Consignes à suivre: Reproduisez mot pour mot le passage de l'arrêt de la Cour de cassation compris entre « SCP Alain Bénabent, SCP » et « modification des lieux. », ces deux extraits inclus.

Document:
▬▬▬▬▬▬▬▬▬▬

Cass. 3e civ., 3 décembre 2020, n° 19-16.297

COUR DE CASSATION

Arrêt

Rejet

COMPOSITION DE LA JURIDICTION

Président :

M. Chauvin

Rapporteur :

M. Parneix

Avocats :

SCP Alain Bénabent, SCP Rousseau et Tapie

Lyon, du 12 mars 2019

12 mars 2019


Faits et procédure

1. Selon l'arrêt attaqué (Lyon, 12 mars 2019), rendu sur renvoi après cassation (3e Civ., 28 juin 2018, pourvoi n° 17-15.247), la SCI Le Ventoux, propriétaire d'un local à usage commercial donné à bail, le 20 janvier 2012, à la société Afary, lui a donné congé avec offre de renouvellement.

2. Le 1er juin 2012, elle lui a délivré un commandement visant la clause résolutoire et la sommant de procéder à la démolition de murettes et d'ouvertures réalisées en violation de la clause interdisant toute modification des lieux.

3. La locataire ayant formé opposition à ce commandement, la bailleresse a sollicité, reconventionnellement, l'acquisition de la clause résolutoire.

4. La société Alliance MJ, mandataire à la liquidation judiciaire de la société Afary, est intervenue volontairement à l'instance.

▬▬▬▬▬▬▬▬▬▬

Informations affichées:
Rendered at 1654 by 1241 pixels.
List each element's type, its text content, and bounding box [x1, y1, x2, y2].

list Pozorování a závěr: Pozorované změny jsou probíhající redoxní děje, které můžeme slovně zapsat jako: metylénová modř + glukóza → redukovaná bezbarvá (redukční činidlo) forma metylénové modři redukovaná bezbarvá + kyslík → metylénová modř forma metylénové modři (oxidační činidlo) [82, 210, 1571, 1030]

▬▬▬▬▬▬▬▬▬▬

Résultat final:
SCP Alain Bénabent, SCP Rousseau et Tapie

Lyon, du 12 mars 2019

12 mars 2019


Faits et procédure

1. Selon l'arrêt attaqué (Lyon, 12 mars 2019), rendu sur renvoi après cassation (3e Civ., 28 juin 2018, pourvoi n° 17-15.247), la SCI Le Ventoux, propriétaire d'un local à usage commercial donné à bail, le 20 janvier 2012, à la société Afary, lui a donné congé avec offre de renouvellement.

2. Le 1er juin 2012, elle lui a délivré un commandement visant la clause résolutoire et la sommant de procéder à la démolition de murettes et d'ouvertures réalisées en violation de la clause interdisant toute modification des lieux.